Weigert: We wanted to introduce an entirely digitally automated pipeline. We did this together with Sony Pictures; we built a 400-terabyte server that would store every digital frame that was ever shot. We would have automated tools that would convert the EDLs that editorial would send over, even if it was just a single shot. Or even if it was a sequence of a hundred and twelve shots it would immediately convert it into a XML format and send it over to that server and that sever would pull all those frames send them over to us and rename them based on our visual effects and conventions and pop them into the folder. It would notify us and the artists working on it that the shot is now there. That process would be literally two to three minutes. While if you did that with 35 ml you would have to pull the negative, clean it and scan it. Instead you send the drive over and rename it you put it in your folder.

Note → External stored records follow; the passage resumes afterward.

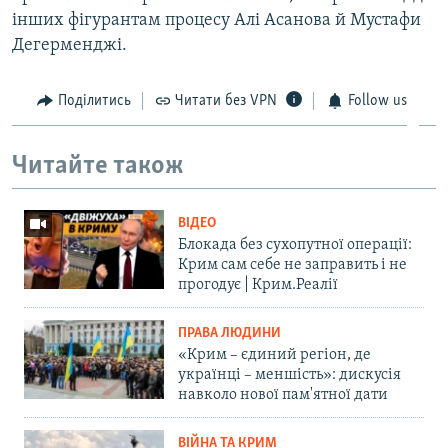
інших фігурантам процесу Алі Асанова й Мустафи
Дегерменджі.
Поділитись
Читати без VPN
Follow us
Читайте також
ВІДЕО
Блокада без сухопутної операції:
Крим сам себе не заправить і не
прогодує | Крим.Реалії
ПРАВА ЛЮДИНИ
«Крим – єдиний регіон, де
українці – меншість»: дискусія
навколо нової пам'ятної дати
ВІЙНА ТА КРИМ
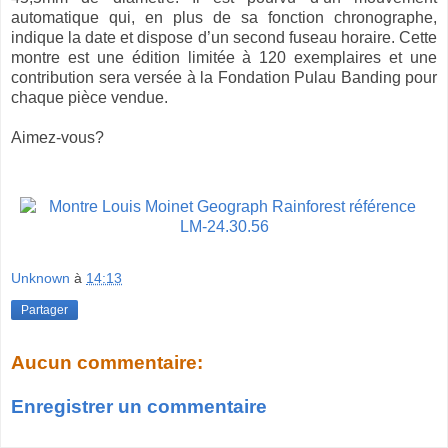
automatique qui, en plus de sa fonction chronographe,
indique la date et dispose d’un second fuseau horaire. Cette
montre est une édition limitée à 120 exemplaires et une
contribution sera versée à la Fondation Pulau Banding pour
chaque pièce vendue.
Aimez-vous?
Unknown
à
14:13
Partager
Aucun commentaire:
Enregistrer un commentaire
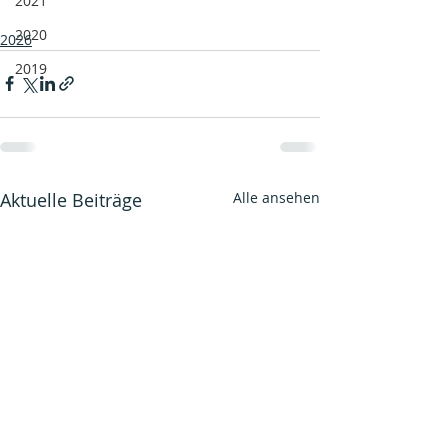
2021
2020
2026
2019
Aktuelle Beiträge
Alle ansehen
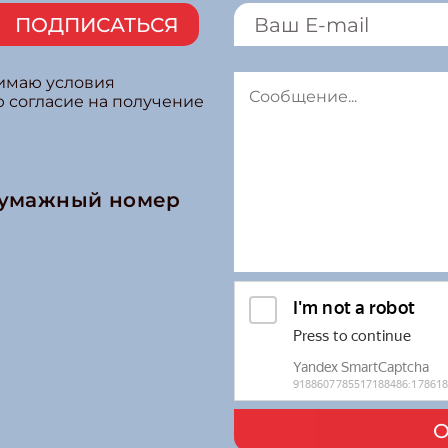
ПОДПИСАТЬСЯ
нимаю условия
ю согласие на получение
бумажный номер
О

Engel: All of a sudden Roland says ’I need a change eight more frames on this shot.’
Weigert: It literally would just take a minute, to get those eight frames in. The compositor would get them in front and could extend it. That was a very powerful tool and we always tried to do a lot of automated tools to take the stupid work away from the artist. To let the artist really do what they do best which is making the shots or elements within the shot. It was also good for us because at the very end when you do a backup of these things or when we need to find making of stuff then we know exactly where it is because it is in our database through the whole process and it’s all correctly named. It’s very easy to find stuff and that helped alot.
Engel: Sometimes when you work with so many companies and each company has its own way of working. It’s not so easy to get all this together and make it work together especially when we are the hub and everything goes through us. Eventually you have to make a system that makes files named the right way otherwise it’s being sent back.
Weigert: We built software tools for that too that would work on Linux, Mac and PC. That we would give to every single company out there and they would run it. They would do a first run it through the tool and the tool would first check everything. Is the naming correct and so on and then send it over to us. Our system would ingest it and immediately send it over to the playback system. There was as little human interaction as possible on this because it is stupid work and if you could to have a computer do it then why not?